In the Business of Leadership
Isaac Myers's (1835 - 1891) life after 1865 represented an example of the anticipation with which most of black Baltimore viewed the end of slavery and legal inequality in the U.S. Myers stood near the center of a leadership cadre charged with shaping the conversion not only from slavery to freedom, but more importantly perhaps, from freepeople to equal citizen. Social work, political activism, entrepenuership, inter-racial cooperation, intra-community networking, represented the vehicles for meeting this charge.
A caulker by trade, this native Baltimorean was born free like so many other blacks in the city (the overwhelming majority after the 1820s). The caulking trade specifically, and ship-building/maritime industries in general of Baltimore were historical inter-racial, using freeman and slaves simultaneously. By the close of the U.S. Civil War (1861 - 1865) with the consequent end of slavery, blacks were systematically pushed out of this type of employment to make room for growing numbers of whites in the city. This reality led to the organization by Myers and others of the Chesapeake Marine Railway and Dry Dock Company.

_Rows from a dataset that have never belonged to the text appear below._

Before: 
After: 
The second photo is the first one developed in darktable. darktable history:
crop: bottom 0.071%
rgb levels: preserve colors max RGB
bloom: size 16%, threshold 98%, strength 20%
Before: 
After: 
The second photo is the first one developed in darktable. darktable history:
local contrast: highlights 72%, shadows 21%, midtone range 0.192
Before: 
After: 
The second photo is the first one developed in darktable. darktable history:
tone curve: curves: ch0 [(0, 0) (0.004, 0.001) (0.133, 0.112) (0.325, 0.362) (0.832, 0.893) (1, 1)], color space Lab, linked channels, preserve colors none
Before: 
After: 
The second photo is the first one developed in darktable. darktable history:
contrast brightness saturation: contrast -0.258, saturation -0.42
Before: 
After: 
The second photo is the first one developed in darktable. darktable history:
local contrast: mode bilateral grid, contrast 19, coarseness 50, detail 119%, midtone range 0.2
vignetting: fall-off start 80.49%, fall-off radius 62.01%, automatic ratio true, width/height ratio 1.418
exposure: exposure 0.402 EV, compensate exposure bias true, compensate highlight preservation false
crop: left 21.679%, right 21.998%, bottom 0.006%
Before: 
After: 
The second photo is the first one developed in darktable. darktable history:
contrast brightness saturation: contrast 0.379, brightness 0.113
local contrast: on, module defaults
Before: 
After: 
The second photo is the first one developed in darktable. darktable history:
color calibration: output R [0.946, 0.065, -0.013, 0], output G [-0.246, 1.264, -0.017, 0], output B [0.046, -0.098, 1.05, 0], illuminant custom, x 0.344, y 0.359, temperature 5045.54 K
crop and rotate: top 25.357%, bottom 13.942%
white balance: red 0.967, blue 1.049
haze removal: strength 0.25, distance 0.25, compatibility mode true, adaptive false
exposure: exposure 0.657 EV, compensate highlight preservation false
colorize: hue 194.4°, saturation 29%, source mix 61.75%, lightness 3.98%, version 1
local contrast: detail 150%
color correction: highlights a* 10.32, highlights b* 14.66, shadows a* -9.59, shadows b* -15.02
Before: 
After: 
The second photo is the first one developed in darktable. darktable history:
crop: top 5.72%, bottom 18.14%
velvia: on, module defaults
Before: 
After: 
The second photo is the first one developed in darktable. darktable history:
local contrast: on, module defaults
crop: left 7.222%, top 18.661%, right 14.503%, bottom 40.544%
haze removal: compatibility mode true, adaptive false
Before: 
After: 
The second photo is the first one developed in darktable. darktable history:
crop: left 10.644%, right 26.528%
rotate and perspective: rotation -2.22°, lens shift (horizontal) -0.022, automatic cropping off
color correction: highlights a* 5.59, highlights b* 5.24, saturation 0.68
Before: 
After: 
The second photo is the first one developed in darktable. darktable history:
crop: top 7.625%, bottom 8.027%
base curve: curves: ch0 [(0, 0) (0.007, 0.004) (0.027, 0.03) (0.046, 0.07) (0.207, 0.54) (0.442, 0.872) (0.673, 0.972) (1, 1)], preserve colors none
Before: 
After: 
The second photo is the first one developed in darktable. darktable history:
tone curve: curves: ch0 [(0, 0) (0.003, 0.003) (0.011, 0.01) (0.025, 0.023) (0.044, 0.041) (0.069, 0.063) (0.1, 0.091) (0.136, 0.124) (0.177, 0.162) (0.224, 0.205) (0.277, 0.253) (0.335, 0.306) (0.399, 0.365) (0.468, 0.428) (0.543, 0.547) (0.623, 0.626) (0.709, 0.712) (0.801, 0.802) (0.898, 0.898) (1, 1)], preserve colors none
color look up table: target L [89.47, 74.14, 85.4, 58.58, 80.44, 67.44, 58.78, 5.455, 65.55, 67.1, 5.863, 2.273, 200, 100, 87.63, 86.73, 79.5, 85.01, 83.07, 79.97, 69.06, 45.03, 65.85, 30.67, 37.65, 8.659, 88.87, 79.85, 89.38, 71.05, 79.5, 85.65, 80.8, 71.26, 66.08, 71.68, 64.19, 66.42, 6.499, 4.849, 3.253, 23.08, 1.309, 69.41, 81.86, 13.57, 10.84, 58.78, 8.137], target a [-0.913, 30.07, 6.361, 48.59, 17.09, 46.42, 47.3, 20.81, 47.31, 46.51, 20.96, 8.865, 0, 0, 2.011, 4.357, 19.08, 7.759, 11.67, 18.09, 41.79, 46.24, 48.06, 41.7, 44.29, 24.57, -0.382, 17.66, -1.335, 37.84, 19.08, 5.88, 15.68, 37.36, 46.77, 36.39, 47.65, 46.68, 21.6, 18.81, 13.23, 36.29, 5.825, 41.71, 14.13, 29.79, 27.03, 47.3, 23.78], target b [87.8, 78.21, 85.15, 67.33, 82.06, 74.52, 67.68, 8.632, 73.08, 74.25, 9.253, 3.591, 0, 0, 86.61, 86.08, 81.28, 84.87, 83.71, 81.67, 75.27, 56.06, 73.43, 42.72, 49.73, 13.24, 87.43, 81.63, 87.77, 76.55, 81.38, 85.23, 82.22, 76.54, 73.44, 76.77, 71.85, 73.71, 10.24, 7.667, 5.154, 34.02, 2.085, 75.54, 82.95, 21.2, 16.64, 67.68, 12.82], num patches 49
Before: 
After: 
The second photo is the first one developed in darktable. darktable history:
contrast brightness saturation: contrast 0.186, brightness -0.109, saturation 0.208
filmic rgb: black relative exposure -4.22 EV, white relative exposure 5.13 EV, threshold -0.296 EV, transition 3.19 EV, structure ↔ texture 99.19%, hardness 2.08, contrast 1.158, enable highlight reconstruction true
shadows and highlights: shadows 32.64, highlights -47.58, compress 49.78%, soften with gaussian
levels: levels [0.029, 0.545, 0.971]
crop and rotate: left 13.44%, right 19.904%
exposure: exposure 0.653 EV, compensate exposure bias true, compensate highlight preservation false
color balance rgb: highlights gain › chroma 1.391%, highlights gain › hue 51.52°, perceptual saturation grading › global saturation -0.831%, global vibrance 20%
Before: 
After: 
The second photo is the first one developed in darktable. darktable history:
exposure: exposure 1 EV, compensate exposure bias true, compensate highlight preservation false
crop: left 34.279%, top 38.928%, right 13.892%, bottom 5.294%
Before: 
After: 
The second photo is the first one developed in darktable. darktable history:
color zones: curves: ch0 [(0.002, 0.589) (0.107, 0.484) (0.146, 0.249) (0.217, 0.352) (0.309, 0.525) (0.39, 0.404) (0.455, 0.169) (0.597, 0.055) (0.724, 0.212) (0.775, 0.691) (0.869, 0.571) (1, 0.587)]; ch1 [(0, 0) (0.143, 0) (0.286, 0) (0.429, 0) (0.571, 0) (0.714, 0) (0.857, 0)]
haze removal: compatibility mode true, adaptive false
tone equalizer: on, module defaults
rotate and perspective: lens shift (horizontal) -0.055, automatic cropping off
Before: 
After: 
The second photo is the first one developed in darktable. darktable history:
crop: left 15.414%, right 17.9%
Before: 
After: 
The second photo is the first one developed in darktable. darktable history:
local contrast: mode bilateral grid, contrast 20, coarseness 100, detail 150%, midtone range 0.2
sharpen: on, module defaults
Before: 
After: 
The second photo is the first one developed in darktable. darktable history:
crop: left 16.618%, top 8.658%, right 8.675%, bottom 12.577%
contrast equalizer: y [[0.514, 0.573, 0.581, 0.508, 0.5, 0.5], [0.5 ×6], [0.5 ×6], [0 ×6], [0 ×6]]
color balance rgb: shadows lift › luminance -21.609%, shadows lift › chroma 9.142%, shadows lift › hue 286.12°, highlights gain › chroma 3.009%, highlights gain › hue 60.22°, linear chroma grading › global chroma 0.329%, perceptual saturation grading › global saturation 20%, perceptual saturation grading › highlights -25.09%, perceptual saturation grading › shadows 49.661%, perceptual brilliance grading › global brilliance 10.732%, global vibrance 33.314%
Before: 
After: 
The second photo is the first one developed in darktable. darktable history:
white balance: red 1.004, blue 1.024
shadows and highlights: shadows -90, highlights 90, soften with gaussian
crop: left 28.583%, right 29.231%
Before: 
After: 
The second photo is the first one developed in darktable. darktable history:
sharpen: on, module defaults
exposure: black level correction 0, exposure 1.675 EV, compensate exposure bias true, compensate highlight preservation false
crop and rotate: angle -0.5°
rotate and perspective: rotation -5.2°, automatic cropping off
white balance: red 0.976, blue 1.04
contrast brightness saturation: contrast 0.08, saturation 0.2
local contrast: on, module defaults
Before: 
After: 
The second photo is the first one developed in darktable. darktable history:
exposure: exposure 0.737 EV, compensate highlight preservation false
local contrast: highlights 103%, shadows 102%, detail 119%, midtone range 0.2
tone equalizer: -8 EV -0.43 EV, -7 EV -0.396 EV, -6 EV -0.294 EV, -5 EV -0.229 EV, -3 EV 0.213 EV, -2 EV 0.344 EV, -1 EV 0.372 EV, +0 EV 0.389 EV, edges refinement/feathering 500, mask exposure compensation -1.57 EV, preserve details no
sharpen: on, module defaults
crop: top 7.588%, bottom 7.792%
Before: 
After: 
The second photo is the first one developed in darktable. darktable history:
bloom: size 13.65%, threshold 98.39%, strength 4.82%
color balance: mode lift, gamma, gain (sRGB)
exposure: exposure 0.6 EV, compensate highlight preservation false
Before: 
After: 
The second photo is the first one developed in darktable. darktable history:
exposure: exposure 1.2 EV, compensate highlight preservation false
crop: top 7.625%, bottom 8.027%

The historical significance of Isaac Myers rises above the establishment of this company, however. He was a key Republican organizer during the high point of black involvement with the party in Baltimore. He also did completed the groundwork for organization of black workers into labor unions during the late-nineteenth century. In fact, until his death, he represented the broad possibilies and reluctant opportunities open to blacks in the unique situation of nineteenth century Baltimore.